Splitting a building between academic and dormitory use would also create security problems. Residence halls limit access by using card swipes, but most office space is open access.

“It just wouldn’t be a secure space—mostly for the residents,” Ellis said.

Current Epworth residents learned of the University’s likely plans Monday night at a house meeting when students began to ask questions about the dorm’s future. Joe Gonzalez, associate dean of Residence Life and Housing Services, will meet with residents tonight to answer further questions.

Officials are unsure whether Epworth would be used as a dorm again after the literature department moves into its newly renovated space.

“The plan is that it’s going to be a residence hall again, but I don’t know when that would be decided for sure,” Gonzalez said. “There would probably be discussions that need to occur when the literature department is ready to leave about whether that is what is appropriate for the building.”

Epworth, one of the oldest dorms on East, needs extensive infrastructure upgrades, such as new plumbing.

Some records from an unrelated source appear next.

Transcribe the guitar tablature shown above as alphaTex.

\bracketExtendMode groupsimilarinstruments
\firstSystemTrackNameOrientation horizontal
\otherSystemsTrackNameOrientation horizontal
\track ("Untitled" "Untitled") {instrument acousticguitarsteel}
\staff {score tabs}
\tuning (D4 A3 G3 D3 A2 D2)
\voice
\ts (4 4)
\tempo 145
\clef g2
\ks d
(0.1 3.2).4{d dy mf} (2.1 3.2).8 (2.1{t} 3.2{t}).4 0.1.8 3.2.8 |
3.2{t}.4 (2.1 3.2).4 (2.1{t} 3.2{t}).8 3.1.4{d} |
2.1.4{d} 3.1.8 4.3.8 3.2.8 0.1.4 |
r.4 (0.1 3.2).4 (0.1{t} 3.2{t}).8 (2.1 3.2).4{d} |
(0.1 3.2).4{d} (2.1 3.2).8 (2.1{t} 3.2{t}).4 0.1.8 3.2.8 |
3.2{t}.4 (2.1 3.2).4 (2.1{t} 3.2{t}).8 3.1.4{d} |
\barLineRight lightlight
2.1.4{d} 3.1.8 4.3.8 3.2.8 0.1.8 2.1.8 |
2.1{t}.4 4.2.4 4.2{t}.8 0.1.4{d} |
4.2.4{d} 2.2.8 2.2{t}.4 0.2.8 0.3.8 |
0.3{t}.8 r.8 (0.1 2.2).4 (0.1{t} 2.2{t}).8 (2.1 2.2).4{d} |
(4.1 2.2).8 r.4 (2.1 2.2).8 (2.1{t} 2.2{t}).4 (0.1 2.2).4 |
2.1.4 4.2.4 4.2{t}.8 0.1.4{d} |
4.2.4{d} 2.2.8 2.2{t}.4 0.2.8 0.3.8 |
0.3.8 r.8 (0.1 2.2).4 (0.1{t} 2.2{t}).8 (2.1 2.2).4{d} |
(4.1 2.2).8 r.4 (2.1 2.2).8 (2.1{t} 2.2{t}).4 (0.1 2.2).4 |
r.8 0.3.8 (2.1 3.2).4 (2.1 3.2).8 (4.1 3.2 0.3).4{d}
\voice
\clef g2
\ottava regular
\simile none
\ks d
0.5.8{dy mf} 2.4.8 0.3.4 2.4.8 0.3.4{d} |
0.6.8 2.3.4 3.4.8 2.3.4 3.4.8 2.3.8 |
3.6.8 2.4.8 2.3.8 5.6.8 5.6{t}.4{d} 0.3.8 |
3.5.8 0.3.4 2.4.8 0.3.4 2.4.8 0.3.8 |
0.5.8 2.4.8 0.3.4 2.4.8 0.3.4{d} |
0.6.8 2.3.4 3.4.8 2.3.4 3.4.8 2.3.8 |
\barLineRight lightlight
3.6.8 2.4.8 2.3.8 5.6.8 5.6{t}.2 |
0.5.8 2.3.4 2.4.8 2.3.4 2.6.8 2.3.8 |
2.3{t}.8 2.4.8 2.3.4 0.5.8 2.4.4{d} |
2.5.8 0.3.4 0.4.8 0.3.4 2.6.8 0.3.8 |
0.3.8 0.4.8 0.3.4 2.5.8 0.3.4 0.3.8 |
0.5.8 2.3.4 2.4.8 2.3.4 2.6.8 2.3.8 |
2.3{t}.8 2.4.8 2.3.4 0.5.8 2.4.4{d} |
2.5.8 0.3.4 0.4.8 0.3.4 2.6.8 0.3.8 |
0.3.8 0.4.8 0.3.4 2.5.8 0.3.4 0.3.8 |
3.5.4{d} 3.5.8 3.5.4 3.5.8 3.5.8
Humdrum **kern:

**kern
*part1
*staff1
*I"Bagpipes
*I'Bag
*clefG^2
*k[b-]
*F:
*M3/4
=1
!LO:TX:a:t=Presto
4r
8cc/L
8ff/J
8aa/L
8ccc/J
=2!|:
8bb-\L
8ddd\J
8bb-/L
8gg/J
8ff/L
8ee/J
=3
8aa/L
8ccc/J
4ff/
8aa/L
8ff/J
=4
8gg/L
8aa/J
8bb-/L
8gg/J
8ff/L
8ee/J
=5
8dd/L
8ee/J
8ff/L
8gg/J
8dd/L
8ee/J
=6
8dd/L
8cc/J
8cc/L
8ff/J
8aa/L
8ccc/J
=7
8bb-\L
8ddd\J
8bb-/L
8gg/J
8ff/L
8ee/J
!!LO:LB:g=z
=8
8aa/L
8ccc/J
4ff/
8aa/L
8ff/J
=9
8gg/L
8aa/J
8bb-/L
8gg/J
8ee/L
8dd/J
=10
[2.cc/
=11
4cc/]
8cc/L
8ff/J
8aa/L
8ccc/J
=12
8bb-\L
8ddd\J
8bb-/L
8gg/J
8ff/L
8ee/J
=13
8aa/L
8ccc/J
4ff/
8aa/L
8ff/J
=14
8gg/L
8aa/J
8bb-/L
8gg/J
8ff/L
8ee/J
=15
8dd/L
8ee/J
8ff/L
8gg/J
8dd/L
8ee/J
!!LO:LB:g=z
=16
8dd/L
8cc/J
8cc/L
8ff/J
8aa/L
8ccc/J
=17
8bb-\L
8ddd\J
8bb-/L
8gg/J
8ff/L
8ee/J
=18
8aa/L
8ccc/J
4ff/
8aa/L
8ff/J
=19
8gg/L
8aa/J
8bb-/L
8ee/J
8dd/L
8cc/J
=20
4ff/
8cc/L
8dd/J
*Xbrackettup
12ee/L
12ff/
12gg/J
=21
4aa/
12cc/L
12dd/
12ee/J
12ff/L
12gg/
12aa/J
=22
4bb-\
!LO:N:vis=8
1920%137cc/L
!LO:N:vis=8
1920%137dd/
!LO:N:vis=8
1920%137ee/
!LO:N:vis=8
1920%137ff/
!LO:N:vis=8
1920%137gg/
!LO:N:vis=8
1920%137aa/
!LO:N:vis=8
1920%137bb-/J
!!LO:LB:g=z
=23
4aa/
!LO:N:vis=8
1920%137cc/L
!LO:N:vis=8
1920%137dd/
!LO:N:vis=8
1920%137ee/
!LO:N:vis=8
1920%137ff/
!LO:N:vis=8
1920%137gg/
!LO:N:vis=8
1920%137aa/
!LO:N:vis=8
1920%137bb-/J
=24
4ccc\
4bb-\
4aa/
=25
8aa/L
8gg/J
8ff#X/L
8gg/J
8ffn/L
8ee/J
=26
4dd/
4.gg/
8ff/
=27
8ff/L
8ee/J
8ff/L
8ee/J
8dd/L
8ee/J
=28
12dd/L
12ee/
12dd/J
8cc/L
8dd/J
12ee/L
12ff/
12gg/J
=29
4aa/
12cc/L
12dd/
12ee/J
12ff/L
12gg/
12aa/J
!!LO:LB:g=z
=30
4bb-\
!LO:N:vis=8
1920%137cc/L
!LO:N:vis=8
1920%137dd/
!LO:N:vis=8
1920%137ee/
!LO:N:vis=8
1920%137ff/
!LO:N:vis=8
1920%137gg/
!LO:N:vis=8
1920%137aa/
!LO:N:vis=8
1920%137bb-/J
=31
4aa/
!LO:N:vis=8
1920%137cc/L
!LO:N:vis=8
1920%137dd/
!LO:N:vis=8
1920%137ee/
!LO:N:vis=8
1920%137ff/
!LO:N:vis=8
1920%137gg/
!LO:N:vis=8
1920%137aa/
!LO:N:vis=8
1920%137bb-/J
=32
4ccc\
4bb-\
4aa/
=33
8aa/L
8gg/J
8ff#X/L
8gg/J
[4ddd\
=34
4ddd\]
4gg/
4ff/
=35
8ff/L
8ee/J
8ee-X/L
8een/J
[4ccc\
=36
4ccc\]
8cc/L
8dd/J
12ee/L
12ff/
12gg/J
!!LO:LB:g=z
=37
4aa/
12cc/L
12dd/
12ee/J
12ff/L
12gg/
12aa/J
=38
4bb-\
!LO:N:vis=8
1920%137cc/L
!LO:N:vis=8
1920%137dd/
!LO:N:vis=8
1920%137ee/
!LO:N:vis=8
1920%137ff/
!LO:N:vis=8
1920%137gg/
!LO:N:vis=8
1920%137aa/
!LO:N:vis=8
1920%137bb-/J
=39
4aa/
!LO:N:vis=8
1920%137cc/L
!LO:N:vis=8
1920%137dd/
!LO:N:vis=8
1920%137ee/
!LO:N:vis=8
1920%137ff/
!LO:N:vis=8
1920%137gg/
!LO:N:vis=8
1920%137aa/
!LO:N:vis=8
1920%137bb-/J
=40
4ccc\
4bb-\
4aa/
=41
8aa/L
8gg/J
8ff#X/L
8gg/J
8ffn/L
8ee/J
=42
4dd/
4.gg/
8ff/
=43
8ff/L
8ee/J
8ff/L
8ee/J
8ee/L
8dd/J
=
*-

McLendon said the University might have a need for permanent academic swing space, and Epworth would serve that need well.

So far, however, RLHS has planned for Epworth to continue as a dormitory.

Bell Tower was built large enough to allow RLHS some “wiggle room” when assigning housing, Gonzalez said. But the size assumed the 52 beds in Epworth would still exist.

RLHS also recognized the notoriously tight community that Epworth creates, and Gonzalez said any changes would stem from University needs rather than a desire to eliminate Epworth.

“It seems to work very well as a residence hall because the community that has been forming there has been great,” he said.